Geneva - January to March 2023 was the deadliest first quarter for central Mediterranean migrants since 2017, the United Nations has said, with 441 lives lost as crossings to Europe soar.
The UN's International Organization for Migration said delays in state-led search and rescue (SAR) operations played a part in several fatal incidents in the perilous sea crossing from north Africa.
And the IOM said the 441 known deaths in the first three months of the year was likely an undercount of the true number.
"The persisting humanitarian crisis in the central Mediterranean is intolerable," IOM chief Antonio Vitorino said on Wednesday.
"With more than 20,000 deaths recorded on this route since 2014, I fear that these deaths have been normalised. States must respond," he added.
The IOM said delays in rescues were a factor in at least six incidents so far this year, leading to the deaths of at least 127 people.
"The complete absence of response to a seventh case claimed the lives of at least 73 migrants," it said in a statement, adding that non-governmental organisations' SAR efforts have markedly diminished in recent months.
The UN agency's Missing Migrants Project is also investigating several cases in which boats were reported missing, where there are no records of survivors, no remains and no SAR operations.
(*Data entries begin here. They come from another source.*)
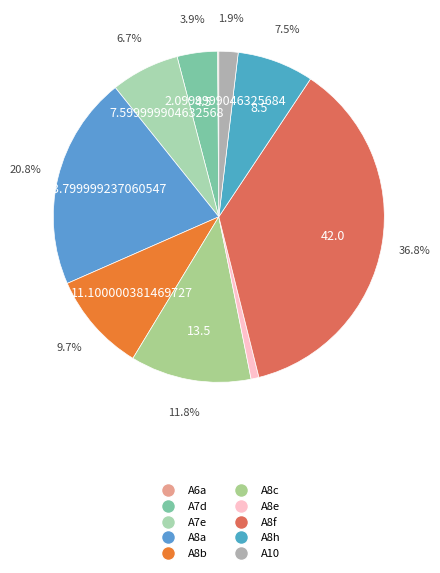

To the nearest percent, what is the combined percentage of A8c and A8b?

22%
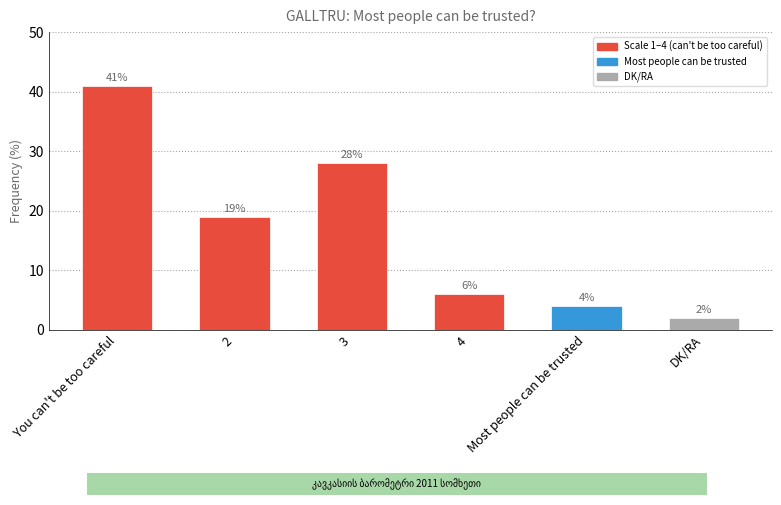

Reading left to right, transcribe all the data shown in this chart.

41	19	28	6	4	2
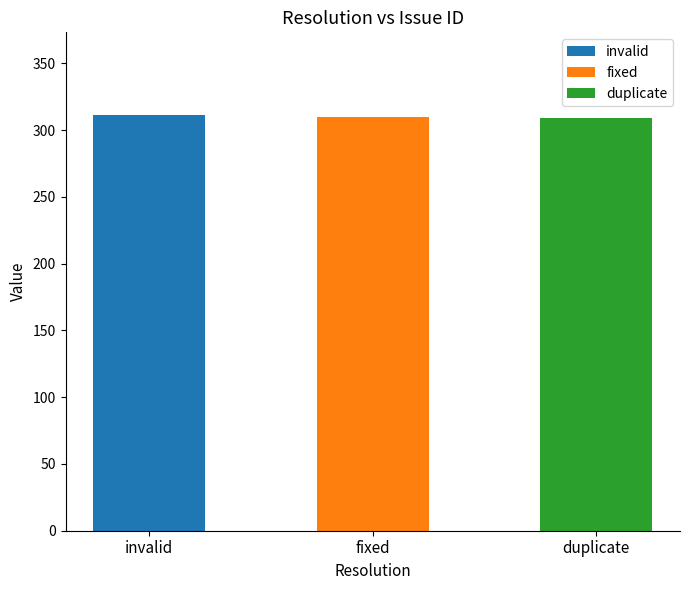

What is the value of the 3rd bar from the left?

309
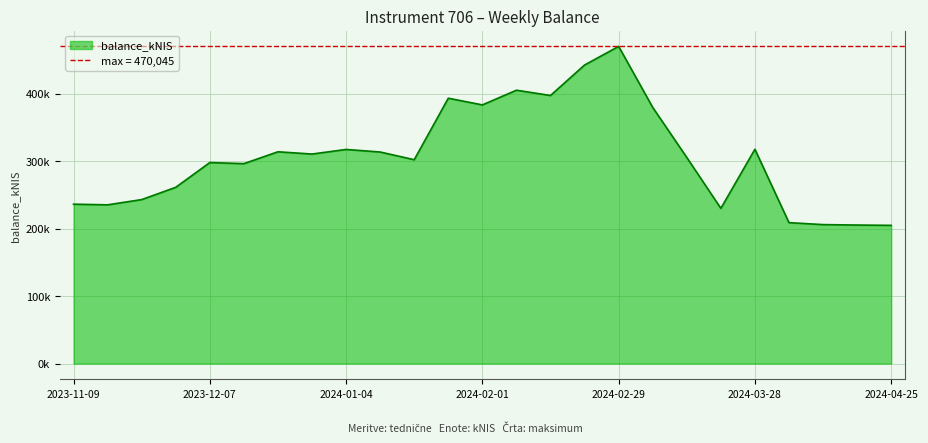

What position from the right is 2023-12-21?

19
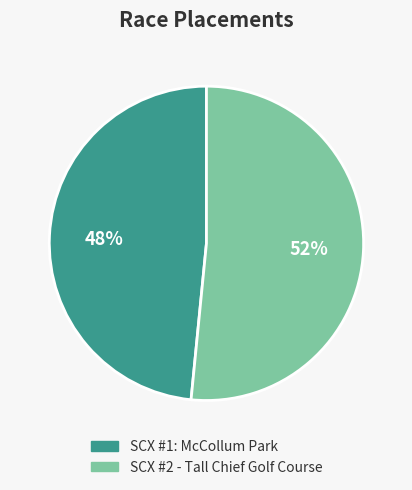

How many segments does this pie chart have?

2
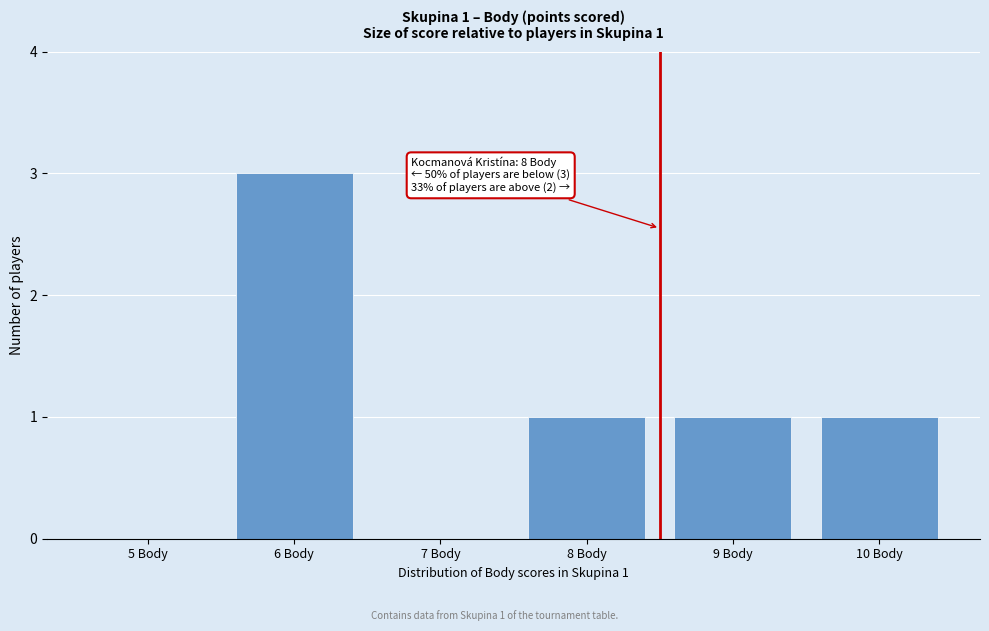

Reading right to left, transcribe all the data shown in this chart.

10 Body=1	9 Body=1	8 Body=1	7 Body=0	6 Body=3	5 Body=0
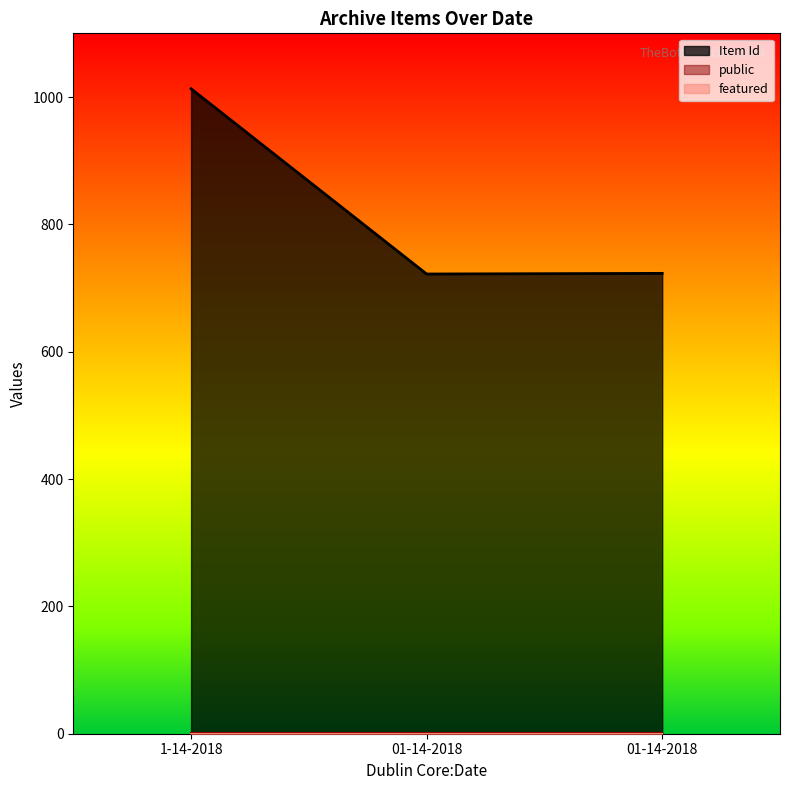

What is the value of the public point at the 1st from the left?

1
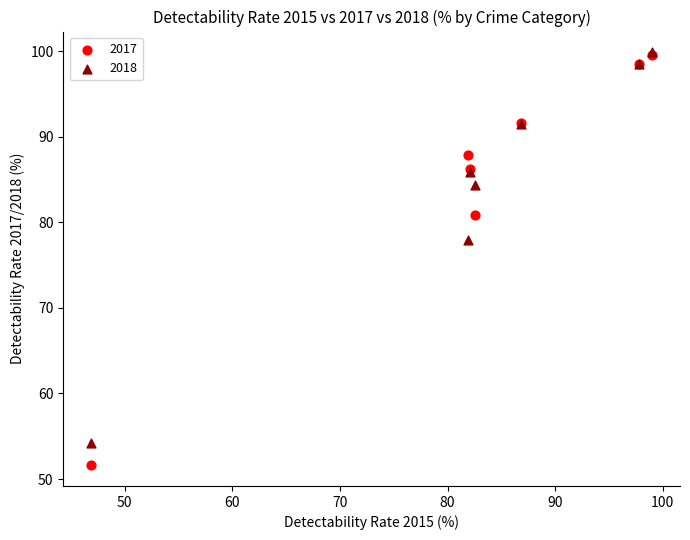

Across all series, what Y value is closest to 75?

77.9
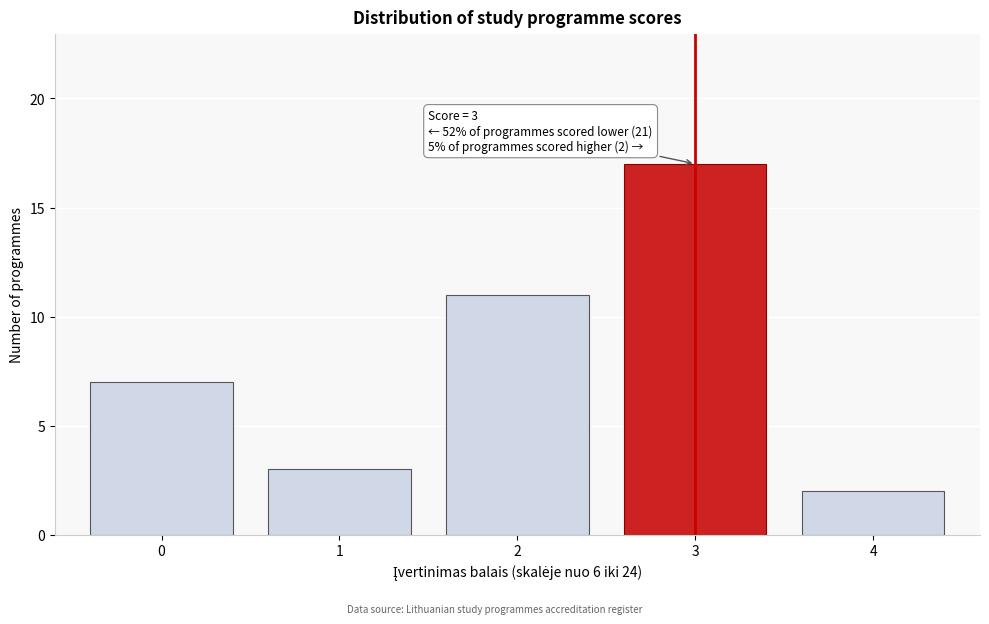

Reading left to right, what are all the values shown in this chart?

7	3	11	17	2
The fates of more than 300 people aboard those vessels remain unclear, the organisation said.
- Italian state of emergency -
The IOM said that over the Easter weekend, 3,000 more migrants reached Italy.
Numbers of boat landings have surged this year, with almost 32,000 migrants arriving on Italy’s shores since January, according to interior ministry figures, compared to 8,000 over the same period in 2022.
Italian Prime Minister Giorgia Meloni’s government, which took office in October promising to end mass migration, late Tuesday declared a six-month state of emergency on immigration and allocated an additional five million euros ($5.5 million) to managing the issue.
Meloni said this would enable "more effective and timely responses", including providing better reception and processing facilities.
But critics said the measure -- used more than 120 times in the last decade, normally for natural disasters -- disguises a lack of a proper migrant strategy.
The European Union's border agency Frontex said the number of first-quarter irregular border crossings on the central Mediterranean route was nearly 28,000, triple the number in the first three months of 2022.
The route accounts for more than half of all irregular border crossings into the EU, with the largest numbers of migrants originally coming from Ivory Coast, Guinea and Pakistan.
"In March, the total detections on this route increased almost nine-fold compared to last year, to more than 13,000," it said.
"Organised crime groups took advantage of better weather and political volatility in some countries of departure to try to smuggle as many migrants as possible across the central Mediterranean from Tunisia and Libya."
- 'Ad hoc response' -
The IOM said the situation in the central Mediterranean reinforced the need for predictable state-led search and rescue, putting an end to the "ad hoc response" since the end of the Italian navy's Operation Mare Nostrum in 2014.
"Saving lives at sea is a legal obligation for states," said Vitorino.
"We need to see proactive, state-led coordination in search-and-rescue efforts."
Countries need to support the life-saving efforts of NGOs and end the "criminalisation, obstruction and deterrence" of those who do come to the rescue, the IOM said.
The agency also called for tougher action to dismantle criminal smuggling networks and to prosecute those responsible for "profiting from the desperation of migrants and refugees by facilitating dangerous journeys".
Even as the IOM released its findings, the Tunisian coastguard announced that 10 migrants from sub-Saharan Africa had drowned in the Mediterranean in a shipwreck on Tuesday. Seventy-two migrants were rescued.